Tell It Slant
- Author: John Yau
- Publisher: Omnidawn
- Publication date: October 6, 2023
- Pages: 92
- ISBN: 978-1632431257
- Preceded by: Genghis Chan on Drums

= Tell It Slant =

2023 poetry collection by John Yau

Tell It Slant is a 2023 poetry collection by John Yau, published by Omnidawn. The book's poems tackle Yau's identities as a writer, artist and as an Asian American.

== Contents ==
The book's title doubly refers to an Emily Dickinson line, "Tell all the truth but tell it slant" as well as to a racial slur against people of Asian descent. The aforementioned duality of poetic language and of racialization is one of the chief topics of Yau's book. In eight sections, the book's poems tackle language and racial identity while making mentions of both western and eastern artists like Philip K. Dick and Li Shangyin, respectively.

== Critical reception ==
In a starred review, Publishers Weekly stated "Yau explores artistic process and the limits of communication, all under the specter of anti-Asian hate and racism" and concluded that "This wise and sometimes ominous collection shines."

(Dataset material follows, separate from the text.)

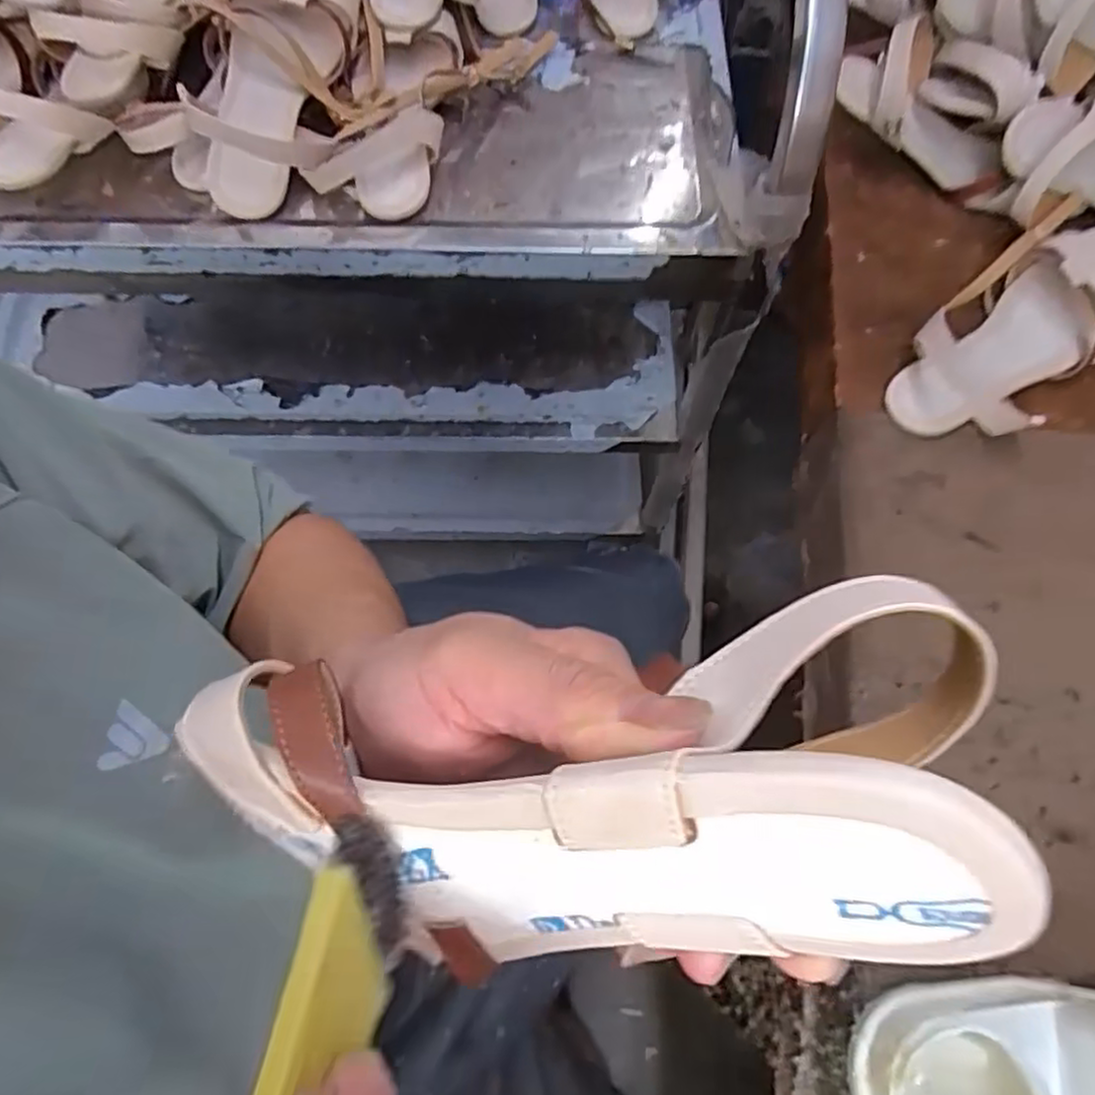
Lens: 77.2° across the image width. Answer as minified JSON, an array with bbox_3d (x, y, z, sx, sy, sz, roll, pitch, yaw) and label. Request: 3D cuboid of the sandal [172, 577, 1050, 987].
[{"bbox_3d":[0.000,0.056,0.175,0.196,0.089,0.064,-6,28,25],"label":"sandal"}]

Critics observed the idiosyncrasy and technical mastery within Lau's work. The Poetry Foundation observed Yau's spun relationships between language and social reality, calling his poetry "beguiling" and his accompanying prose "intimate modest, devastating". In Plume, Timothy Liu reflected on John Yau "as a bad-ass boy to emulate" for much of his "reading and writing life". Ultimately, Yau saw that the book wasn't merely just about being Asian American, or about being pigeonholed into ethnic identity, but rather about something much more profound and beyond: "Intimations of mortality suffuse these pages." In a brief review, the Washington Independent Review of Books called the book's poems "surprising, jarring, and weirdly wonderful" and lauded Yau as "one of our poetry elders" and "a seasoned craftsman".